Task prompt -
In the entries below, which lines run from the one containing "Pemasaran yang Terukur" to the one containing "Meningkatkan Kepercayaan dan Kredibilitas"? Copy exactly those lines, ends included, and no others.
Materials provided START
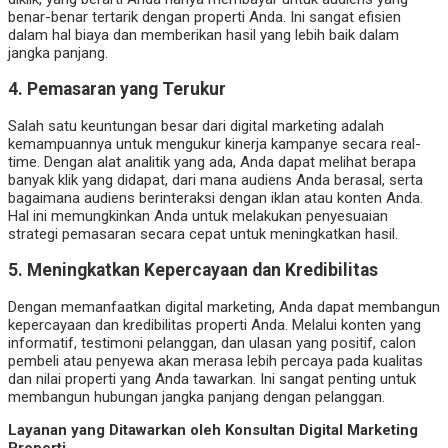
benar-benar tertarik dengan properti Anda. Ini sangat efisien
dalam hal biaya dan memberikan hasil yang lebih baik dalam
jangka panjang.
4.
Pemasaran yang Terukur
Salah satu keuntungan besar dari digital marketing adalah
kemampuannya untuk mengukur kinerja kampanye secara real-
time. Dengan alat analitik yang ada, Anda dapat melihat berapa
banyak klik yang didapat, dari mana audiens Anda berasal, serta
bagaimana audiens berinteraksi dengan iklan atau konten Anda.
Hal ini memungkinkan Anda untuk melakukan penyesuaian
strategi pemasaran secara cepat untuk meningkatkan hasil.
5.
Meningkatkan Kepercayaan dan Kredibilitas
Dengan memanfaatkan digital marketing, Anda dapat membangun
kepercayaan dan kredibilitas properti Anda. Melalui konten yang
informatif, testimoni pelanggan, dan ulasan yang positif, calon
pembeli atau penyewa akan merasa lebih percaya pada kualitas
dan nilai properti yang Anda tawarkan. Ini sangat penting untuk
membangun hubungan jangka panjang dengan pelanggan.
Layanan yang Ditawarkan oleh Konsultan Digital Marketing
Properti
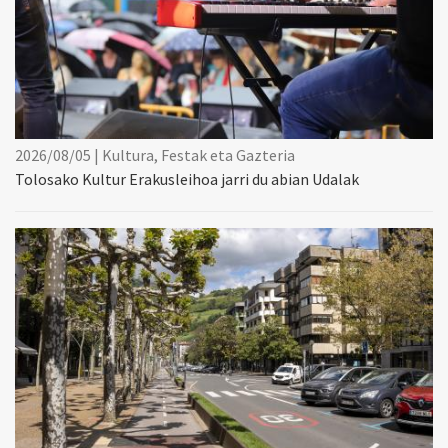
2026/08/05 | Kultura, Festak eta Gazteria
Tolosako Kultur Erakusleihoa jarri du abian Udalak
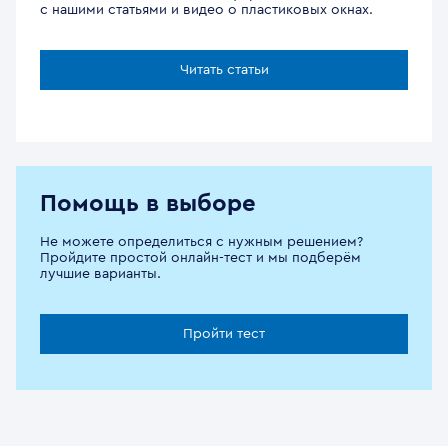
с нашими статьями и видео о пластиковых окнах.
Читать статьи
Помощь в выборе
Не можете определиться с нужным решением?
Пройдите простой онлайн-тест и мы подберём
лучшие варианты.
Пройти тест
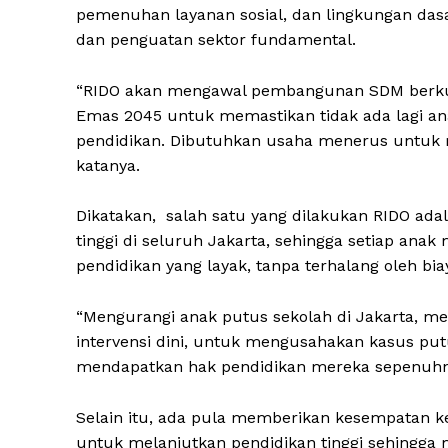
pemenuhan layanan sosial, dan lingkungan das
dan penguatan sektor fundamental.
“RIDO akan mengawal pembangunan SDM berkual
Emas 2045 untuk memastikan tidak ada lagi an
pendidikan. Dibutuhkan usaha menerus untuk
katanya.
Dikatakan, salah satu yang dilakukan RIDO ada
tinggi di seluruh Jakarta, sehingga setiap an
pendidikan yang layak, tanpa terhalang oleh bia
“Mengurangi anak putus sekolah di Jakarta, me
intervensi dini, untuk mengusahakan kasus putu
mendapatkan hak pendidikan mereka sepenuhn
Selain itu, ada pula memberikan kesempatan k
untuk melanjutkan pendidikan tinggi sehingg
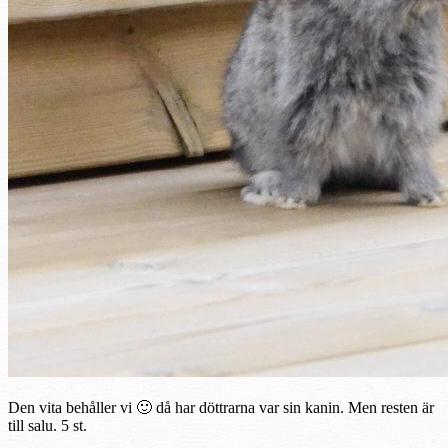
Den vita behåller vi 🙂 då har döttrarna var sin kanin. Men resten är
till salu. 5 st.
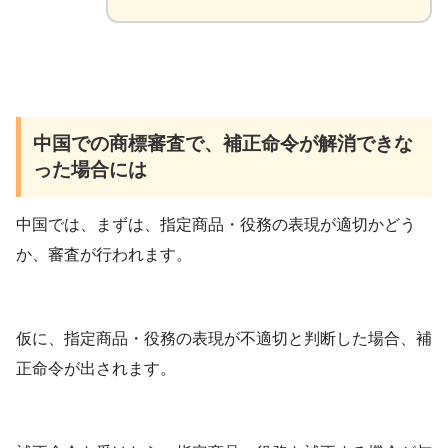
中国での商標審査で、補正命令が解消できな
った場合には
中国では、まずは、指定商品・役務の表現が適切かどう
か、審査が行われます。
仮に、指定商品・役務の表現が不適切と判断した場合、補
正命令が出されます。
Materials provided END
Finished exercise -
Pemasaran yang Terukur
Salah satu keuntungan besar dari digital marketing adalah
kemampuannya untuk mengukur kinerja kampanye secara real-
time. Dengan alat analitik yang ada, Anda dapat melihat berapa
banyak klik yang didapat, dari mana audiens Anda berasal, serta
bagaimana audiens berinteraksi dengan iklan atau konten Anda.
Hal ini memungkinkan Anda untuk melakukan penyesuaian
strategi pemasaran secara cepat untuk meningkatkan hasil.
5.
Meningkatkan Kepercayaan dan Kredibilitas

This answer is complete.